(Data items)
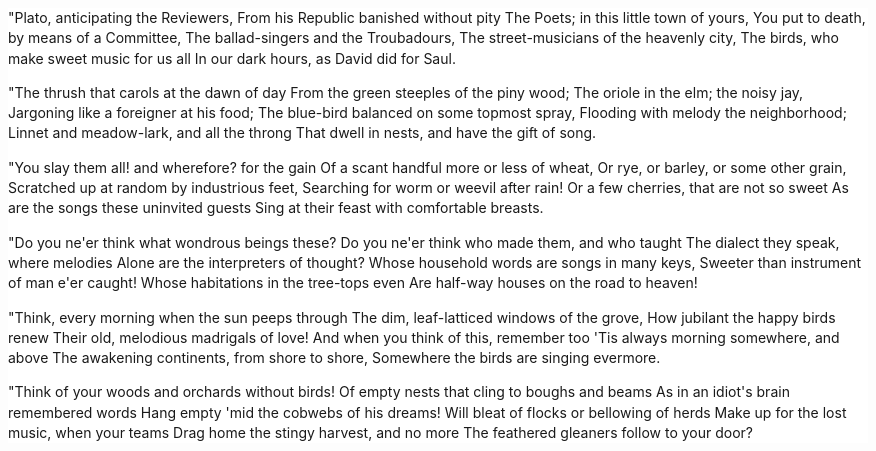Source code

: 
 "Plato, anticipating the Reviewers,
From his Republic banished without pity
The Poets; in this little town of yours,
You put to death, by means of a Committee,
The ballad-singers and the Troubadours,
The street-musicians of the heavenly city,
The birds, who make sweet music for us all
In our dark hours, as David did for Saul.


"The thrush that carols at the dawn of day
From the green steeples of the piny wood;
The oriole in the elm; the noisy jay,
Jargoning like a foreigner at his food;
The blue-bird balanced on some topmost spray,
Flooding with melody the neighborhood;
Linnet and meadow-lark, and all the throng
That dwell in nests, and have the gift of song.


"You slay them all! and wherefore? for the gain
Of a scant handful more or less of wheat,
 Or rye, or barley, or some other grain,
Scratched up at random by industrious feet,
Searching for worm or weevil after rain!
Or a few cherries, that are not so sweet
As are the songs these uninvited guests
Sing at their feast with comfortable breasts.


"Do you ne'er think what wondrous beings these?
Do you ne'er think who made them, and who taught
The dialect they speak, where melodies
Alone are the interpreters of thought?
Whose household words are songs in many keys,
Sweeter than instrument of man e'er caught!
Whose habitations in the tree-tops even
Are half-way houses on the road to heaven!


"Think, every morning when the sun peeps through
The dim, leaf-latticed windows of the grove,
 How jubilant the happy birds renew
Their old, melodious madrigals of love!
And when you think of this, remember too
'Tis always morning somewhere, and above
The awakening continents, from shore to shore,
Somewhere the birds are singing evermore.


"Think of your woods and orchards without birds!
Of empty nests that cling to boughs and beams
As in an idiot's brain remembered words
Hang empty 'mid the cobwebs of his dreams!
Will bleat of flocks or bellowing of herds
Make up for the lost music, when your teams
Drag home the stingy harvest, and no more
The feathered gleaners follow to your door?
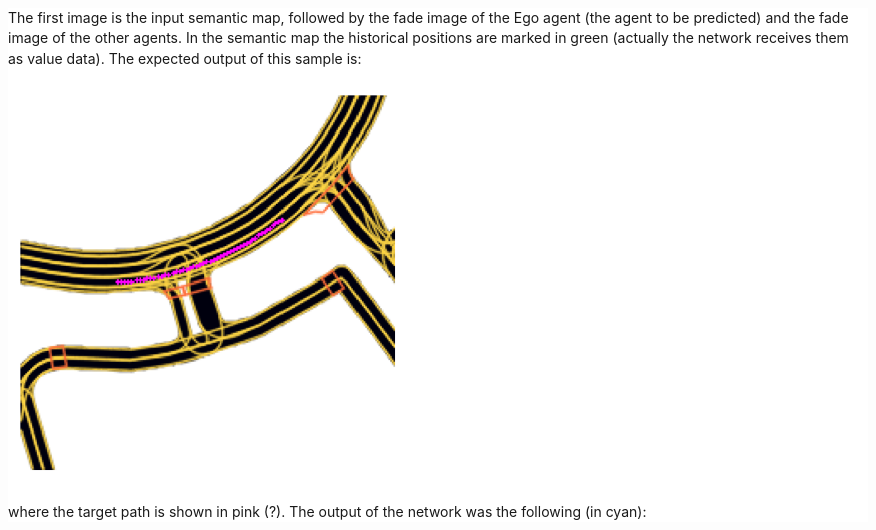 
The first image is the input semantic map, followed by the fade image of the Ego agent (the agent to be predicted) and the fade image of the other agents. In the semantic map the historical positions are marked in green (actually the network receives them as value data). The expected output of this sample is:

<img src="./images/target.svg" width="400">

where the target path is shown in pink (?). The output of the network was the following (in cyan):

--

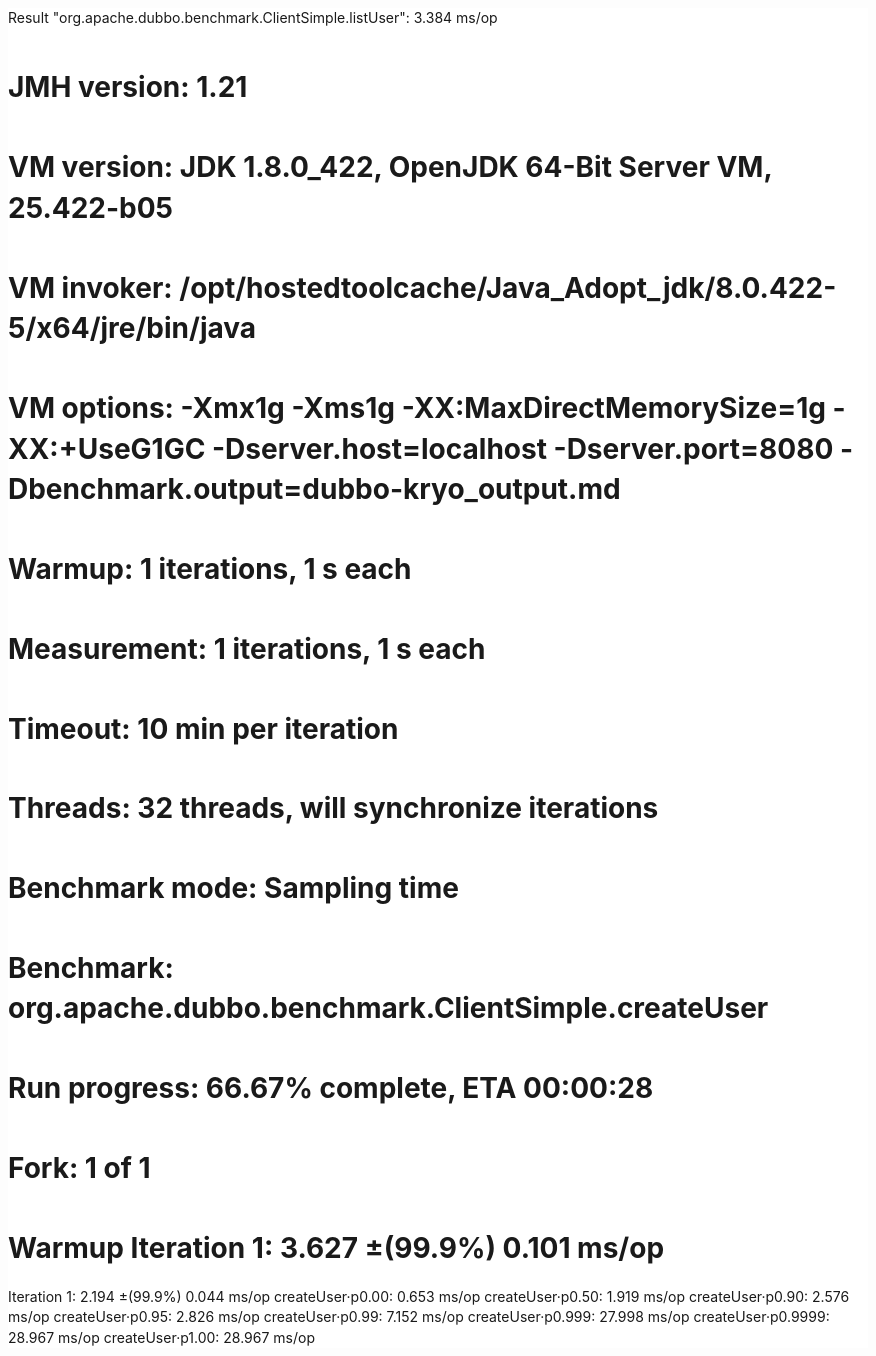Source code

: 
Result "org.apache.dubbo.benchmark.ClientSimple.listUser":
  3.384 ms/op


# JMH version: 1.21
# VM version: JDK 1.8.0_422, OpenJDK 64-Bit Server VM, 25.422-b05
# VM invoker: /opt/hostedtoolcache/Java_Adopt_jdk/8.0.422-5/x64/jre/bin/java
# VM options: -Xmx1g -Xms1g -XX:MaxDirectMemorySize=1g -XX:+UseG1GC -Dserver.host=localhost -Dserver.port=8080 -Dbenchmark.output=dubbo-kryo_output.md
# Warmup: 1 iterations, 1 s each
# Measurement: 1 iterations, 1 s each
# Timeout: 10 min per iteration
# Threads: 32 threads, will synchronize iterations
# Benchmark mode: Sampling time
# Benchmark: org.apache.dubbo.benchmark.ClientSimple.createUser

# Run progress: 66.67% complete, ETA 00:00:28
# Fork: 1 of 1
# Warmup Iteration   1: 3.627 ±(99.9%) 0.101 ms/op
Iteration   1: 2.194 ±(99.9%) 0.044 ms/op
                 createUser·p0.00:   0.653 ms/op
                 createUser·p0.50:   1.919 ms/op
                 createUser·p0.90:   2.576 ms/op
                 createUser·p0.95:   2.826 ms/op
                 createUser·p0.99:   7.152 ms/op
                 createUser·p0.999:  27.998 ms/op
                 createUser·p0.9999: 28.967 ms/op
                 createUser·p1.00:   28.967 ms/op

▶ [ABOUT THIS TASK]:
What's needed is an exact copy of the records above from the line containing "Drag home the stingy harvest, and no more" down to the line containing "where the target", both included, without any pictures.

▶ [SOLVED EXERCISE]:
Drag home the stingy harvest, and no more
The feathered gleaners follow to your door?
The first image is the input semantic map, followed by the fade image of the Ego agent (the agent to be predicted) and the fade image of the other agents. In the semantic map the historical positions are marked in green (actually the network receives them as value data). The expected output of this sample is:

<img src="./images/target.svg" width="400">

where the target path is shown in pink (?). The output of the network was the following (in cyan):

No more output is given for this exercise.